AIM OF THE EXERCISE: Below are records; reproduce exactly the lines from the first through the one containing "Je gegevens helpen ons ook om je relevantere".

ENTRIES SHOWN:
★ ★ ★

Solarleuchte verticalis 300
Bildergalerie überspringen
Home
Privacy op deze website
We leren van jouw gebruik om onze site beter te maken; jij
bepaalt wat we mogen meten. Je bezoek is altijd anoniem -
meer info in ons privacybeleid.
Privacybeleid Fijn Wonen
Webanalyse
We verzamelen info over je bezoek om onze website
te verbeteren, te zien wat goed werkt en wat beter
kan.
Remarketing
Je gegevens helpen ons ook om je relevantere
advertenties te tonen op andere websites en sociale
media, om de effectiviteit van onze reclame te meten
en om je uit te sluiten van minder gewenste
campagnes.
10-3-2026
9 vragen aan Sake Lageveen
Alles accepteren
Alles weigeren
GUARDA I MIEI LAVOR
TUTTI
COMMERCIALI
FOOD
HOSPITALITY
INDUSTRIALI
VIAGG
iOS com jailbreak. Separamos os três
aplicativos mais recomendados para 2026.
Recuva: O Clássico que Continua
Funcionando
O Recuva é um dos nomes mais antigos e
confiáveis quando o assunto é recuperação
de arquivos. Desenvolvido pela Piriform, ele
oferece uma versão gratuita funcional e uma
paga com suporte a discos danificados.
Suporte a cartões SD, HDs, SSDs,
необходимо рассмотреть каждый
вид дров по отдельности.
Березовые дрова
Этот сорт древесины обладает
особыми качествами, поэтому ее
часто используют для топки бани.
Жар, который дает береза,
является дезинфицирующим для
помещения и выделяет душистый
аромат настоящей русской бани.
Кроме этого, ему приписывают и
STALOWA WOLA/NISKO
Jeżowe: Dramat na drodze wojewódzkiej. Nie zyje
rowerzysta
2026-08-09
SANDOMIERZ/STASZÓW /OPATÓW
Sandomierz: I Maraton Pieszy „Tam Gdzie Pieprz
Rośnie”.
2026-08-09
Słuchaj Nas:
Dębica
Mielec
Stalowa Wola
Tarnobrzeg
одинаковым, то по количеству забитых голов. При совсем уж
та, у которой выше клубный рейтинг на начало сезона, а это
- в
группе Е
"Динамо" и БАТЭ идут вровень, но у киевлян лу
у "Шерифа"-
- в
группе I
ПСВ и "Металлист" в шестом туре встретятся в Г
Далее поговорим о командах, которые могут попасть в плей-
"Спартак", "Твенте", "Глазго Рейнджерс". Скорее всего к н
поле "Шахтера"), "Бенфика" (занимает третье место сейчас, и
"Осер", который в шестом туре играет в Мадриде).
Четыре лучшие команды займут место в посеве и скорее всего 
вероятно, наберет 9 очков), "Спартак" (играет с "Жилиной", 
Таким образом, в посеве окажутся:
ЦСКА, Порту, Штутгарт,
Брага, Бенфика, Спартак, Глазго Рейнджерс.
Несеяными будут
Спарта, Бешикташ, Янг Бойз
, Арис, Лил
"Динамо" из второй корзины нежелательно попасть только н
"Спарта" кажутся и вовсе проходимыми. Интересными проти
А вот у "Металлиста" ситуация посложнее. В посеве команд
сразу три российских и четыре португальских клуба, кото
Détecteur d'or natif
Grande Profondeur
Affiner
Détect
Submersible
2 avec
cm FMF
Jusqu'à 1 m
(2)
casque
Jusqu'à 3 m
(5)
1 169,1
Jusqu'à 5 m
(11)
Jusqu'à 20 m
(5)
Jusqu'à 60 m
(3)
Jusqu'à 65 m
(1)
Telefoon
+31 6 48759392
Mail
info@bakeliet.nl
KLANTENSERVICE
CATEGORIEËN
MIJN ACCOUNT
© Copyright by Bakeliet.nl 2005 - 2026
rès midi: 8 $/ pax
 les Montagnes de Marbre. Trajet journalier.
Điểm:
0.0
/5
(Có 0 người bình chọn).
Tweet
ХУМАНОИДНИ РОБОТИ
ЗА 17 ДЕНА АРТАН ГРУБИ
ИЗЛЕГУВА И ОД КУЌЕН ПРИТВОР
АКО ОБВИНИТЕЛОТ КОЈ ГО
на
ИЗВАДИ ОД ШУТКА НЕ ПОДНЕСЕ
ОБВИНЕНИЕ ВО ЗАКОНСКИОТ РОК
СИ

★ ★ ★

ANSWER BOX:
Solarleuchte verticalis 300
Bildergalerie überspringen
Home
Privacy op deze website
We leren van jouw gebruik om onze site beter te maken; jij
bepaalt wat we mogen meten. Je bezoek is altijd anoniem -
meer info in ons privacybeleid.
Privacybeleid Fijn Wonen
Webanalyse
We verzamelen info over je bezoek om onze website
te verbeteren, te zien wat goed werkt en wat beter
kan.
Remarketing
Je gegevens helpen ons ook om je relevantere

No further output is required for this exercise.